▶ [Check your understanding]:
1. According to the GeoEye interview, in which city did the company open GeoEye Asia?
2. Duplicate everything in the GeoEye interview from "We also own" down to "the GeoEye Foundation?".
3. Pick up the GeoEye interview after its final sentence and carry it further.

======== Provided text

What do you think are the reasons for the immense success of the commercial satellite service providers like GeoEye, given that many countries have their own Resource Satellite Systems?
One reason for our success is we have a unique business model with a large international network of major partners, which includes commercial, government and non-government entities. They purchase our imagery and data, which saves them the high cost of developing their own space-based imagery systems. They also receive reliable service without overhead of development and maintenance costs. Several of these partners and affiliates are part of our heritage – they have been with us for 10 years or longer. Today, we have more than 96 international resellers and distributors, and that number continues to increase. We opened GeoEye Asia in Singapore to be closer to our customers and provide support to our partners in North and South Asia and India.
We also own one of the largest commercial color archives in the world, which contains more than 483 million square kilometers of color imagery of the Earth. The combination of our highly accurate satellite and aerial imaging assets, our high-resolution image processing and production facilities—especially our multi-source production capability—and our color digital imagery library differentiate us from other providers. This combination also enables us to deliver a comprehensive range of imaging products and services to our diverse customer base.
Could you please elaborate on the role of the GeoEye Foundation?
In 2007, we established the GeoEye Foundation, a 501(c)(3) non-profit organization, on the belief that we have an obligation and social responsibility to share GeoEye’s technology and resources.
The mission of the Foundation is to foster the growth of the next generation of geospatial technology professionals. The Foundation provides satellite imagery to students and faculty at educational institutions to advance research in geographic information systems and environmental studies. It also offers imagery to non-government institutions to support their missions of humanitarian support and environmental research.

================
======== Record set

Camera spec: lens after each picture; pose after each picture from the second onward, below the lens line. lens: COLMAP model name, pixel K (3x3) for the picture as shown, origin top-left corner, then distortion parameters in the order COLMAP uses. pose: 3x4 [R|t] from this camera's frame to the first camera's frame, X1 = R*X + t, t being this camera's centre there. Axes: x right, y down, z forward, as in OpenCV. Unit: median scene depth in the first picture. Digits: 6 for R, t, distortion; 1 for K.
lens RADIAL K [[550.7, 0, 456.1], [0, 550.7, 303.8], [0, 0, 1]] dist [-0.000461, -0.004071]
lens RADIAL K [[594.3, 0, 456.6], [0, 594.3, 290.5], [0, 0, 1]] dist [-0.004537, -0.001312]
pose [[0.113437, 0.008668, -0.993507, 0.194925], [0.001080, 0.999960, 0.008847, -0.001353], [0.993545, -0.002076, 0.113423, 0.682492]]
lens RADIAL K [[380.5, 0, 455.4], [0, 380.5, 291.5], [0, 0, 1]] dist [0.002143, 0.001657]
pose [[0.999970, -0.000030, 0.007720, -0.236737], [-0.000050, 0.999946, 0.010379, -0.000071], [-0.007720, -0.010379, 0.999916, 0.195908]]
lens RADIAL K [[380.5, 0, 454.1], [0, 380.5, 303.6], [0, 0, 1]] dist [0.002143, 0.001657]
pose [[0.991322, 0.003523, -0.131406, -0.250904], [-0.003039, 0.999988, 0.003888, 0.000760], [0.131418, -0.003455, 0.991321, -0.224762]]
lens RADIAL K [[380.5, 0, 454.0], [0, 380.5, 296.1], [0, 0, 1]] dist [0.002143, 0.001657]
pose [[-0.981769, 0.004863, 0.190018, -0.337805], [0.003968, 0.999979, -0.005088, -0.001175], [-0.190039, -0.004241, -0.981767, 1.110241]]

================

▶ [Answers for the exercise]:
1. Singapore.

2.
We also own one of the largest commercial color archives in the world, which contains more than 483 million square kilometers of color imagery of the Earth. The combination of our highly accurate satellite and aerial imaging assets, our high-resolution image processing and production facilities—especially our multi-source production capability—and our color digital imagery library differentiate us from other providers. This combination also enables us to deliver a comprehensive range of imaging products and services to our diverse customer base.
Could you please elaborate on the role of the GeoEye Foundation?

3.
Since the Foundation’s creation, professors and students have used GeoEye’s imagery awards to study archaeology, coastal zone management, land cover assessment, climate change, forestry, geospatial intelligence and many other areas of interest. Non-governmental organizations have used our imagery for humanitarian relief and disaster response. These entities are doing important, interesting work, and we’ve published a number of their case studies on our Web site. It’s satisfying to know that we’ve contributed to their successful research.
GeoEye has shown strong revenue growth and operating margins in the recent months. Would it be correct to say that GeoEye has crossed over the economic slowdown of the last couple of years?
We believe that the worldwide imagery demand for surveillance and change monitoring will continue to resist recessions. Our satellite imagery helps many countries and companies around the world monitor their infrastructure and region-of-influence. By purchasing our imagery and data, they save money on the high cost of developing their own space-based imagery systems.
Even in these uncertain times, GeoEye is hiring. We expect to add at least 100 new jobs in our new headquarters location just outside Washington, D.C., over the next three years. It’s finding the right people with the right skill sets that could prove to be a bigger challenge than the economy.
It’s crucial for the geospatial industry that more students focus on the STEM disciplines – Science, Technology, Engineering, and Math. We’re going to need all the bright young minds we can find to help us keep up with our current growth rate, and to deliver the imagery that our customers need to develop, monitor and protect their interests.